Your instructions »
Reproduce every one of the following lines verbatim, keeping their order, spelling, punctuation, and line breaks.

Material for the task »
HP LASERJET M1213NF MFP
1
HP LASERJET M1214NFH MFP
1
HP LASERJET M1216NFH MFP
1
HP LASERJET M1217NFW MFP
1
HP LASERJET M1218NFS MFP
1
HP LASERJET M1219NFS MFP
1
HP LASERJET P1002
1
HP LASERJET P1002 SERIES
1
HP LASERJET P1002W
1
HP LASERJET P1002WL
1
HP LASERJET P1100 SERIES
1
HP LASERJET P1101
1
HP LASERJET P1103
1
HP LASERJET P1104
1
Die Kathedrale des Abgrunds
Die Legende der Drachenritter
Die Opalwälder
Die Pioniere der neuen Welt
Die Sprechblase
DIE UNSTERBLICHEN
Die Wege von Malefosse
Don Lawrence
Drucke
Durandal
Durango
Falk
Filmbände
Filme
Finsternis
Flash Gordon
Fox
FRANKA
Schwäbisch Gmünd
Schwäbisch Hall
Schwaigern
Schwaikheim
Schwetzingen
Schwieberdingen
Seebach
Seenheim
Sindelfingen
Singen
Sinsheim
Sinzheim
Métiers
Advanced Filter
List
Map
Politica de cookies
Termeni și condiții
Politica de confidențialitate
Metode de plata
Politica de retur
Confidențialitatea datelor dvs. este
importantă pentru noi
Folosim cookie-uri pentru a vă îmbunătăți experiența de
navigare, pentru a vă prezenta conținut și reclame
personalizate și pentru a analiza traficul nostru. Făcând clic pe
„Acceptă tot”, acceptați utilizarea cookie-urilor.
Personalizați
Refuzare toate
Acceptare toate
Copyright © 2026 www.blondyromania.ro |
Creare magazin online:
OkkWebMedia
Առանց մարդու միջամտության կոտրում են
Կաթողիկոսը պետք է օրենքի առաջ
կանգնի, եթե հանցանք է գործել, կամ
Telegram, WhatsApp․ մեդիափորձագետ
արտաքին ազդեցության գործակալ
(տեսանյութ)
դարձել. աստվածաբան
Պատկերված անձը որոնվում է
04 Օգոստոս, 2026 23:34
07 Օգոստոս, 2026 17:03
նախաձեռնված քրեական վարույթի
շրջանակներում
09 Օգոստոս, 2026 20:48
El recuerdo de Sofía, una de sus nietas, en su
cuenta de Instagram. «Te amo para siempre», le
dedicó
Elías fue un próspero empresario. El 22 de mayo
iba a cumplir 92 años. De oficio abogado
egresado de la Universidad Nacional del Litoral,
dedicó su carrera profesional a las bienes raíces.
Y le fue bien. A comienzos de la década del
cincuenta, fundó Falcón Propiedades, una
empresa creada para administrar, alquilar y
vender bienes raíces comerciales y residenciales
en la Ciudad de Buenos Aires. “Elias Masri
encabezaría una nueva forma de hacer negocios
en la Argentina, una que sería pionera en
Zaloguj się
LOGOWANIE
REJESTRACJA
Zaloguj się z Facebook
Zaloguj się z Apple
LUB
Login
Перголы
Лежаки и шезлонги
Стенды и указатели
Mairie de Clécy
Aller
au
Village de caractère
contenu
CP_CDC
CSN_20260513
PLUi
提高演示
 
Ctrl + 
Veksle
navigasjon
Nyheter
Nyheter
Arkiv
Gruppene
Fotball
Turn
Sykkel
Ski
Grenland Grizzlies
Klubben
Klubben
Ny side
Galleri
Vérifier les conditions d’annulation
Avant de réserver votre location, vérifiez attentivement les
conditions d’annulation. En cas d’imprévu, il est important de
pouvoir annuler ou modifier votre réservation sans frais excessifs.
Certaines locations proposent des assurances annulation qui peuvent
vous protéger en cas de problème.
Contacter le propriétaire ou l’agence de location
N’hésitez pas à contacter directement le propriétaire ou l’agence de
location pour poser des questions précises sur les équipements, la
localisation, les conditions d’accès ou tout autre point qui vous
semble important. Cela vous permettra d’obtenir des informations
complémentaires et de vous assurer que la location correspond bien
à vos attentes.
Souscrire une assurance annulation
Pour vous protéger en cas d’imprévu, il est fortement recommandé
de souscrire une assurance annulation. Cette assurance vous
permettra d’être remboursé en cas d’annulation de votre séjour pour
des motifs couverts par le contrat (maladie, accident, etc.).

Task response »
HP LASERJET M1213NF MFP
1
HP LASERJET M1214NFH MFP
1
HP LASERJET M1216NFH MFP
1
HP LASERJET M1217NFW MFP
1
HP LASERJET M1218NFS MFP
1
HP LASERJET M1219NFS MFP
1
HP LASERJET P1002
1
HP LASERJET P1002 SERIES
1
HP LASERJET P1002W
1
HP LASERJET P1002WL
1
HP LASERJET P1100 SERIES
1
HP LASERJET P1101
1
HP LASERJET P1103
1
HP LASERJET P1104
1
Die Kathedrale des Abgrunds
Die Legende der Drachenritter
Die Opalwälder
Die Pioniere der neuen Welt
Die Sprechblase
DIE UNSTERBLICHEN
Die Wege von Malefosse
Don Lawrence
Drucke
Durandal
Durango
Falk
Filmbände
Filme
Finsternis
Flash Gordon
Fox
FRANKA
Schwäbisch Gmünd
Schwäbisch Hall
Schwaigern
Schwaikheim
Schwetzingen
Schwieberdingen
Seebach
Seenheim
Sindelfingen
Singen
Sinsheim
Sinzheim
Métiers
Advanced Filter
List
Map
Politica de cookies
Termeni și condiții
Politica de confidențialitate
Metode de plata
Politica de retur
Confidențialitatea datelor dvs. este
importantă pentru noi
Folosim cookie-uri pentru a vă îmbunătăți experiența de
navigare, pentru a vă prezenta conținut și reclame
personalizate și pentru a analiza traficul nostru. Făcând clic pe
„Acceptă tot”, acceptați utilizarea cookie-urilor.
Personalizați
Refuzare toate
Acceptare toate
Copyright © 2026 www.blondyromania.ro |
Creare magazin online:
OkkWebMedia
Առանց մարդու միջամտության կոտրում են
Կաթողիկոսը պետք է օրենքի առաջ
կանգնի, եթե հանցանք է գործել, կամ
Telegram, WhatsApp․ մեդիափորձագետ
արտաքին ազդեցության գործակալ
(տեսանյութ)
դարձել. աստվածաբան
Պատկերված անձը որոնվում է
04 Օգոստոս, 2026 23:34
07 Օգոստոս, 2026 17:03
նախաձեռնված քրեական վարույթի
շրջանակներում
09 Օգոստոս, 2026 20:48
El recuerdo de Sofía, una de sus nietas, en su
cuenta de Instagram. «Te amo para siempre», le
dedicó
Elías fue un próspero empresario. El 22 de mayo
iba a cumplir 92 años. De oficio abogado
egresado de la Universidad Nacional del Litoral,
dedicó su carrera profesional a las bienes raíces.
Y le fue bien. A comienzos de la década del
cincuenta, fundó Falcón Propiedades, una
empresa creada para administrar, alquilar y
vender bienes raíces comerciales y residenciales
en la Ciudad de Buenos Aires. “Elias Masri
encabezaría una nueva forma de hacer negocios
en la Argentina, una que sería pionera en
Zaloguj się
LOGOWANIE
REJESTRACJA
Zaloguj się z Facebook
Zaloguj się z Apple
LUB
Login
Перголы
Лежаки и шезлонги
Стенды и указатели
Mairie de Clécy
Aller
au
Village de caractère
contenu
CP_CDC
CSN_20260513
PLUi
提高演示
 
Ctrl + 
Veksle
navigasjon
Nyheter
Nyheter
Arkiv
Gruppene
Fotball
Turn
Sykkel
Ski
Grenland Grizzlies
Klubben
Klubben
Ny side
Galleri
Vérifier les conditions d’annulation
Avant de réserver votre location, vérifiez attentivement les
conditions d’annulation. En cas d’imprévu, il est important de
pouvoir annuler ou modifier votre réservation sans frais excessifs.
Certaines locations proposent des assurances annulation qui peuvent
vous protéger en cas de problème.
Contacter le propriétaire ou l’agence de location
N’hésitez pas à contacter directement le propriétaire ou l’agence de
location pour poser des questions précises sur les équipements, la
localisation, les conditions d’accès ou tout autre point qui vous
semble important. Cela vous permettra d’obtenir des informations
complémentaires et de vous assurer que la location correspond bien
à vos attentes.
Souscrire une assurance annulation
Pour vous protéger en cas d’imprévu, il est fortement recommandé
de souscrire une assurance annulation. Cette assurance vous
permettra d’être remboursé en cas d’annulation de votre séjour pour
des motifs couverts par le contrat (maladie, accident, etc.).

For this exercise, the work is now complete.